*Assigned task*
Type the records that follow again exactly as written, but drop the pictures.

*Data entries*
────────────────────
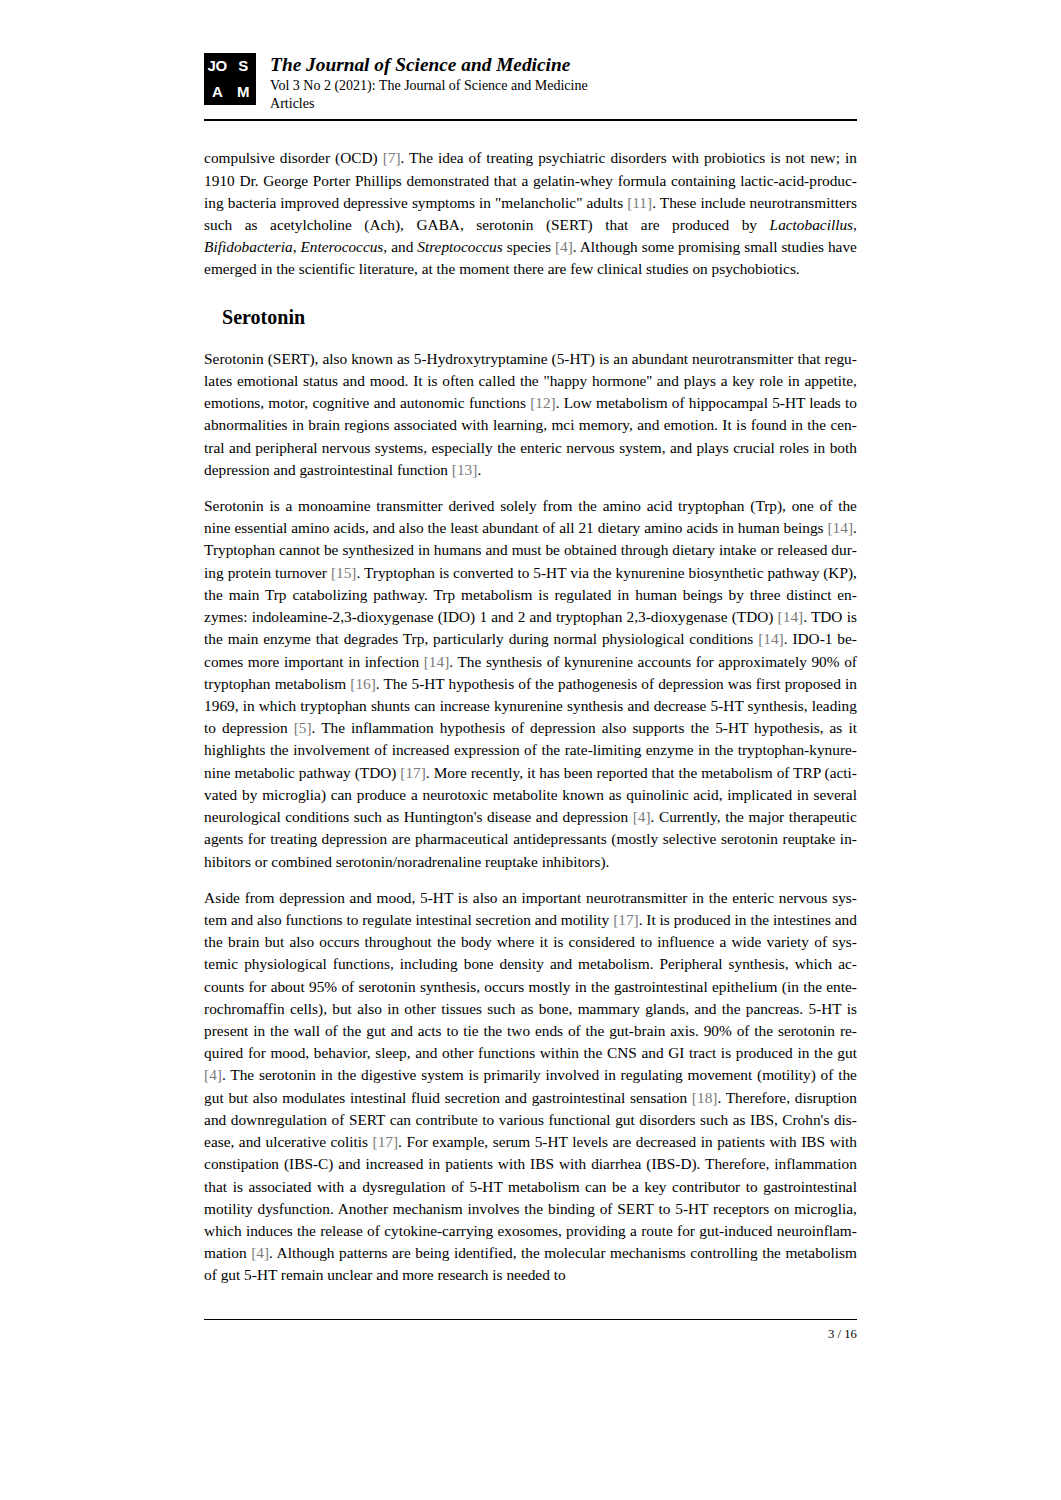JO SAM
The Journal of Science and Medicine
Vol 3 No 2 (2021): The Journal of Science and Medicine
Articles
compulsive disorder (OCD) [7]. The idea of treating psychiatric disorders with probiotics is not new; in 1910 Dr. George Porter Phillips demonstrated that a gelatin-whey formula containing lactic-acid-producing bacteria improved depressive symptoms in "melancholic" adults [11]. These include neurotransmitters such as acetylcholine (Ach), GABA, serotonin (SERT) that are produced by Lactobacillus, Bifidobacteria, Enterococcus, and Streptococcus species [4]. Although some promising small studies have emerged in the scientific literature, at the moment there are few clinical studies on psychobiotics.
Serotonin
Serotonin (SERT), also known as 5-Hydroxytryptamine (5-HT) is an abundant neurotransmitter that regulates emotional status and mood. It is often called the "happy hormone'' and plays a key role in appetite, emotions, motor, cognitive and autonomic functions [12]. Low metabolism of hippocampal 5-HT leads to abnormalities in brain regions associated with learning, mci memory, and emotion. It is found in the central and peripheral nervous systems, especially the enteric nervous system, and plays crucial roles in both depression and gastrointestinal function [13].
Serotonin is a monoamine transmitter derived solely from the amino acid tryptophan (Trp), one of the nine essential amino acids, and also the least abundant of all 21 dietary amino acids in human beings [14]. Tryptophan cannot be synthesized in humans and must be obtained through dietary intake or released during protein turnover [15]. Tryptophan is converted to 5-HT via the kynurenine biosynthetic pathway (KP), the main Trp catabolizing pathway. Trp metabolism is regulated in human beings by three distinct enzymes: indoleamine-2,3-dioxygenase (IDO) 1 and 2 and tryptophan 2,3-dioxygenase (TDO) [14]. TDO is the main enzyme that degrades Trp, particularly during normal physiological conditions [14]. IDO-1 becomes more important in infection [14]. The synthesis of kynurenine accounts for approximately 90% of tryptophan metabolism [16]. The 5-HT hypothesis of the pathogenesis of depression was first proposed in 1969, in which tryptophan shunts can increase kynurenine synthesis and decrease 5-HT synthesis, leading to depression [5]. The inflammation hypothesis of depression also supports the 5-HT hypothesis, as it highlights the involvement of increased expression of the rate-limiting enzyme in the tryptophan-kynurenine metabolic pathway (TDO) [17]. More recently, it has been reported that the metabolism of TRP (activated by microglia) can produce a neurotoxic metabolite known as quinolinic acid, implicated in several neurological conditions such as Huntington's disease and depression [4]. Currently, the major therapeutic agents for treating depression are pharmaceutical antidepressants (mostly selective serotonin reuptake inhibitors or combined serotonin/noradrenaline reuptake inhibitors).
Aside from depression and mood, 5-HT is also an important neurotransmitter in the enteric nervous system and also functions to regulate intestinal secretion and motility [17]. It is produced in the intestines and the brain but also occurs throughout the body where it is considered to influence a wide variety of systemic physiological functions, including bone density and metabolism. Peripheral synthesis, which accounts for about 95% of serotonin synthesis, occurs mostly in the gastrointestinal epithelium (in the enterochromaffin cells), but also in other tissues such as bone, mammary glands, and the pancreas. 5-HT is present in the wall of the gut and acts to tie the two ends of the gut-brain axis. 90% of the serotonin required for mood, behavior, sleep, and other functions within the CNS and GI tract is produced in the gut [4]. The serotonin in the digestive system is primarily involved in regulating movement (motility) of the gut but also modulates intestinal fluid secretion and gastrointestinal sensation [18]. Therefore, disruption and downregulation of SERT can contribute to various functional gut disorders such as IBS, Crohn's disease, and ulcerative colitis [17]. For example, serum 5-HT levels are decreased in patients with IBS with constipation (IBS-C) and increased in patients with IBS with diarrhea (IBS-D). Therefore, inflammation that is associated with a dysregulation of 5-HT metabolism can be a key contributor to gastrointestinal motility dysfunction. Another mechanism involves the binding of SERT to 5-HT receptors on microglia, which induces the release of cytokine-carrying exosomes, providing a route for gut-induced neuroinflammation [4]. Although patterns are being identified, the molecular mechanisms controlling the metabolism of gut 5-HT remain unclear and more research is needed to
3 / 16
────────────────────
*Answer section*
JO SAM
The Journal of Science and Medicine
Vol 3 No 2 (2021): The Journal of Science and Medicine
Articles
compulsive disorder (OCD) [7]. The idea of treating psychiatric disorders with probiotics is not new; in 1910 Dr. George Porter Phillips demonstrated that a gelatin-whey formula containing lactic-acid-producing bacteria improved depressive symptoms in "melancholic" adults [11]. These include neurotransmitters such as acetylcholine (Ach), GABA, serotonin (SERT) that are produced by Lactobacillus, Bifidobacteria, Enterococcus, and Streptococcus species [4]. Although some promising small studies have emerged in the scientific literature, at the moment there are few clinical studies on psychobiotics.
Serotonin
Serotonin (SERT), also known as 5-Hydroxytryptamine (5-HT) is an abundant neurotransmitter that regulates emotional status and mood. It is often called the "happy hormone'' and plays a key role in appetite, emotions, motor, cognitive and autonomic functions [12]. Low metabolism of hippocampal 5-HT leads to abnormalities in brain regions associated with learning, mci memory, and emotion. It is found in the central and peripheral nervous systems, especially the enteric nervous system, and plays crucial roles in both depression and gastrointestinal function [13].
Serotonin is a monoamine transmitter derived solely from the amino acid tryptophan (Trp), one of the nine essential amino acids, and also the least abundant of all 21 dietary amino acids in human beings [14]. Tryptophan cannot be synthesized in humans and must be obtained through dietary intake or released during protein turnover [15]. Tryptophan is converted to 5-HT via the kynurenine biosynthetic pathway (KP), the main Trp catabolizing pathway. Trp metabolism is regulated in human beings by three distinct enzymes: indoleamine-2,3-dioxygenase (IDO) 1 and 2 and tryptophan 2,3-dioxygenase (TDO) [14]. TDO is the main enzyme that degrades Trp, particularly during normal physiological conditions [14]. IDO-1 becomes more important in infection [14]. The synthesis of kynurenine accounts for approximately 90% of tryptophan metabolism [16]. The 5-HT hypothesis of the pathogenesis of depression was first proposed in 1969, in which tryptophan shunts can increase kynurenine synthesis and decrease 5-HT synthesis, leading to depression [5]. The inflammation hypothesis of depression also supports the 5-HT hypothesis, as it highlights the involvement of increased expression of the rate-limiting enzyme in the tryptophan-kynurenine metabolic pathway (TDO) [17]. More recently, it has been reported that the metabolism of TRP (activated by microglia) can produce a neurotoxic metabolite known as quinolinic acid, implicated in several neurological conditions such as Huntington's disease and depression [4]. Currently, the major therapeutic agents for treating depression are pharmaceutical antidepressants (mostly selective serotonin reuptake inhibitors or combined serotonin/noradrenaline reuptake inhibitors).
Aside from depression and mood, 5-HT is also an important neurotransmitter in the enteric nervous system and also functions to regulate intestinal secretion and motility [17]. It is produced in the intestines and the brain but also occurs throughout the body where it is considered to influence a wide variety of systemic physiological functions, including bone density and metabolism. Peripheral synthesis, which accounts for about 95% of serotonin synthesis, occurs mostly in the gastrointestinal epithelium (in the enterochromaffin cells), but also in other tissues such as bone, mammary glands, and the pancreas. 5-HT is present in the wall of the gut and acts to tie the two ends of the gut-brain axis. 90% of the serotonin required for mood, behavior, sleep, and other functions within the CNS and GI tract is produced in the gut [4]. The serotonin in the digestive system is primarily involved in regulating movement (motility) of the gut but also modulates intestinal fluid secretion and gastrointestinal sensation [18]. Therefore, disruption and downregulation of SERT can contribute to various functional gut disorders such as IBS, Crohn's disease, and ulcerative colitis [17]. For example, serum 5-HT levels are decreased in patients with IBS with constipation (IBS-C) and increased in patients with IBS with diarrhea (IBS-D). Therefore, inflammation that is associated with a dysregulation of 5-HT metabolism can be a key contributor to gastrointestinal motility dysfunction. Another mechanism involves the binding of SERT to 5-HT receptors on microglia, which induces the release of cytokine-carrying exosomes, providing a route for gut-induced neuroinflammation [4]. Although patterns are being identified, the molecular mechanisms controlling the metabolism of gut 5-HT remain unclear and more research is needed to
3 / 16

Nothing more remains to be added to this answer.